===== Text segment =====

Dear everyone attempting vainly to find some scientific errors in the recent science fiction masterpiece INTERSTELLAR, I have two words: go pound sand.
Now, technically speaking, that is three words, not two, but the accuracy of my count is about the same as the average scientific accuracy in such critiques.
But, first, before I tell you to go pound sand, let me thank you for the compliment you pay the film. No one critiques the scientific accuracy of a film unless it is an honest-to-goodness and serious attempt to write serious John W Campbell Jr style Hard SF.
With that out of the way:
It is perfectly fine to tell a muggle that the science in a science fiction film is bad, but I am a science fiction writer. I do this for a living.
If you make the story so accurate to modern and known science that there is no deviation from current technology, that is not science fiction. One overly critical critic told me that the solar powered aircraft seen in the opening scene of the film had wings that were too small to support the amount of solar cells needed to power a craft, made up of, um, unknown materials, with an unspecified power and propulsion source, based on technology not yet developed in the current day, etc.
No science fiction book whatsoever, not even a diamond-hard Hard SF book like the wonderful THE MARTIAN by Andy Weir, no, nor FALL OF MOONDUST by Arthur C Clarke, indeed not even a Tom Clancy novel could satisfy that level of skepticism and scrutiny.
We are not talking about a gaff where a space pilot says he can make the Kessel run in 12 parsecs, or even a fantasy where ships can fly faster than light or robots can think and talk like people. These are two examples of things routinely accepted as believable (or, technically, suspension-of-disbelief believable) in the hardest of hard science fiction, works by Clarke and Heinlein and Asimov. We are talking about someone’s opinion about engineering details on a technology which is not only not speculative, we have it today.
So to anyone making criticism on that level, all I can say is that science fiction is not the genre for you. Go read a newspaper.
The other allegedly scientific criticisms I have read or seen so far are based on assuming facts not established in the film.

=====

**What is needed**
Transcribe the Interstellar essay, everything from "Dear everyone attempting" down to "for a living.". These items come from a source other than the Interstellar essay.

===== Dataset records =====

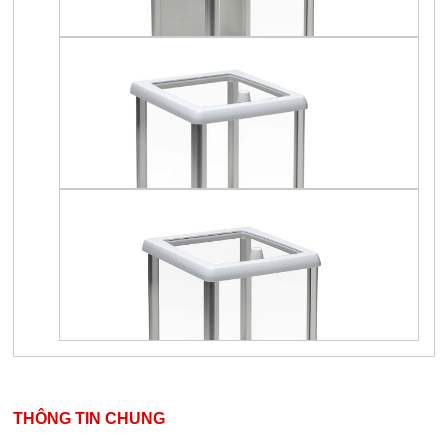
THÔNG TIN CHUNG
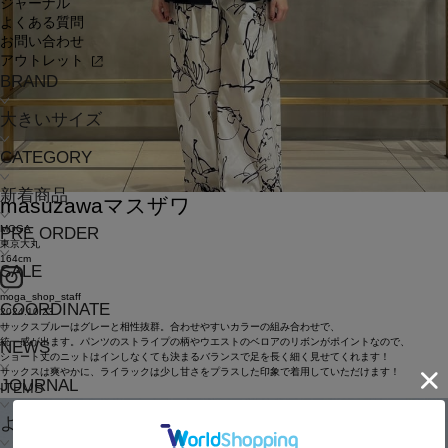
ジャーナル
よくある質問
お問い合わせ
アウトレット
BRAND
大きいサイズ
CATEGORY
新着商品
masuzawa
マスザワ
MOGA
PRE ORDER
東京大丸
164cm
SALE
moga_shop_staff
COORDINATE
2024.10.23
サックスブルーはグレーと相性抜群。合わせやすいカラーの組み合わせで、
統一感が出ます。パンツのストライプの柄やウエストのベロアのリボンがポイントなので、
NEWS
ショート丈のニットはインしなくても決まるバランスで足を長く細く見せてくれます！
サックスは爽やかに、ライラックは少し甘さをプラスした印象で着用していただけます！
JOURNAL
ITEMS
よくある質問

=====

**Exercise output**
Dear everyone attempting vainly to find some scientific errors in the recent science fiction masterpiece INTERSTELLAR, I have two words: go pound sand.
Now, technically speaking, that is three words, not two, but the accuracy of my count is about the same as the average scientific accuracy in such critiques.
But, first, before I tell you to go pound sand, let me thank you for the compliment you pay the film. No one critiques the scientific accuracy of a film unless it is an honest-to-goodness and serious attempt to write serious John W Campbell Jr style Hard SF.
With that out of the way:
It is perfectly fine to tell a muggle that the science in a science fiction film is bad, but I am a science fiction writer. I do this for a living.